Digital Nomad Mexico City Guide - Mexico City safety
Mexico City Streets / Unsplash

Sim Cards and Connectivity 

You can buy a SIM Card at every OXXO convenience store. They have their own brand, and you pay 200 MXN (~10 USD) for one month of mobile data. Alternatively, Telcel is another recommendable brand. Their coverage is better than OXXO’s in the rest of Mexico (no difference in CDMX), and prices are similar.

Internet speed varies heavily in Mexico City. You can find world-class internet in some co-working spaces, coffee shops, and Airbnbs, but it’s hit or miss. Always check with your Airbnb host to avoid unpleasant surprises.

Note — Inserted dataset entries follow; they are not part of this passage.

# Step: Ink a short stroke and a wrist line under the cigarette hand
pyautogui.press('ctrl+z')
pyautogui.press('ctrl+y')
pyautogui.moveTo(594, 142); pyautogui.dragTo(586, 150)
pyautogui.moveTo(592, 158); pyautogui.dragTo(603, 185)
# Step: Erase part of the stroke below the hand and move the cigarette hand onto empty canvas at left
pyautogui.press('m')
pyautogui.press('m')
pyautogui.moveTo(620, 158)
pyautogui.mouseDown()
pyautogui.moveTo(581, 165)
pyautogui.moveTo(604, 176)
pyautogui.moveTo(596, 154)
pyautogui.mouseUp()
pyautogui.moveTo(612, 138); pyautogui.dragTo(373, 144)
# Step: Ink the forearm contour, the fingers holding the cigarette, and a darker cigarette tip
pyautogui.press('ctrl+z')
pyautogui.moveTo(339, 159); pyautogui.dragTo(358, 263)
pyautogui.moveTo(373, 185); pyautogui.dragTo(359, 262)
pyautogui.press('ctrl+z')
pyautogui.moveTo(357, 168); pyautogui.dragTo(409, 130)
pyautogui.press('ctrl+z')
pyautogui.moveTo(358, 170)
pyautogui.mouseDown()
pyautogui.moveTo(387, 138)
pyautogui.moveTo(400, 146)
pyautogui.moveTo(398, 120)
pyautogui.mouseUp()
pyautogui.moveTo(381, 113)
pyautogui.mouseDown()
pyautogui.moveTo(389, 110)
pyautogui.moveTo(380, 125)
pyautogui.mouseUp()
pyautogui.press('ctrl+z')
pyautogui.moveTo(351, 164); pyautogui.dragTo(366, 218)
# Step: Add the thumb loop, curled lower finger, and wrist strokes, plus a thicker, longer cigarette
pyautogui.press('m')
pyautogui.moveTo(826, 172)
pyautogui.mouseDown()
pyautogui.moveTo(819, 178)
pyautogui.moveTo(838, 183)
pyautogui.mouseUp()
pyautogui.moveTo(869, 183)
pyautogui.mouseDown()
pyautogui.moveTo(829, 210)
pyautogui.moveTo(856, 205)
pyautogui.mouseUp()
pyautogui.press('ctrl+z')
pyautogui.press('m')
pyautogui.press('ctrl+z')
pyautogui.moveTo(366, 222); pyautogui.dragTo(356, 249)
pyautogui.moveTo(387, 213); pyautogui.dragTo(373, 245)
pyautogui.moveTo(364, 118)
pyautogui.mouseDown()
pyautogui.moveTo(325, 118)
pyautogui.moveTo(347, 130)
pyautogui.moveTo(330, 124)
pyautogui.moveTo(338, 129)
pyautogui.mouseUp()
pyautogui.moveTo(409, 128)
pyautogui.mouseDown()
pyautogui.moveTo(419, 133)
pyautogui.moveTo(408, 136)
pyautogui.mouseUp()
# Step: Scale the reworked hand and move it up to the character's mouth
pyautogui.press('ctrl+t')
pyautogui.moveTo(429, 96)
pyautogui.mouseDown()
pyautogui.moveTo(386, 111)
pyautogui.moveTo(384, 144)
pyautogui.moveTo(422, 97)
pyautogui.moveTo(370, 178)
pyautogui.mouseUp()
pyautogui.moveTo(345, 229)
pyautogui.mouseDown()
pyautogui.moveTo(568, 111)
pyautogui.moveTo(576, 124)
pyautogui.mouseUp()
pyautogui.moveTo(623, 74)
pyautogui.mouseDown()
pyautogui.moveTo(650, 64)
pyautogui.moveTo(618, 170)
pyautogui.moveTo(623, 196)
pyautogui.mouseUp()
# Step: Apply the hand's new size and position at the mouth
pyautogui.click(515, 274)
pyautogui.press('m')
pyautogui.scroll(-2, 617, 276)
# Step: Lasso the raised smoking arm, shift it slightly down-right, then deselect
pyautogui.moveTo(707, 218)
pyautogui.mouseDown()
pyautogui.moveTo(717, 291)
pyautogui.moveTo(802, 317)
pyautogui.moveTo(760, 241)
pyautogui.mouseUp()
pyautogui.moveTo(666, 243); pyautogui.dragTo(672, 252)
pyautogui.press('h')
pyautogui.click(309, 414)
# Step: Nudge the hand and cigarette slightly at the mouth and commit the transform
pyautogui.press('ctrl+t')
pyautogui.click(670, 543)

Mexico is a Spanish-speaking country and English levels are generally low. 

There are many English speakers in Mexico City, especially those who work in tourism or international companies, but the overall standard is nothing to write home about. 

As such, it’s best to learn at least basic Spanish before starting your digital nomad Mexico City adventure. 

Getting Around in Mexico City

Mexico City has a vast public transit network consisting of metros, conventional buses, and the Metrobús (gigantic buses with their own lane on the streets). 

Public transport in Mexico City is cheap and relatively efficient, but for some people, the crowds can become overwhelming, especially on busy metro lines. 

Uber is my preferred choice to get around. Most journeys within the city’s core will cost less than 4 USD. CDMX’s infamous traffic can cause delays, but the comfort of a safe and convenient Uber makes up for that.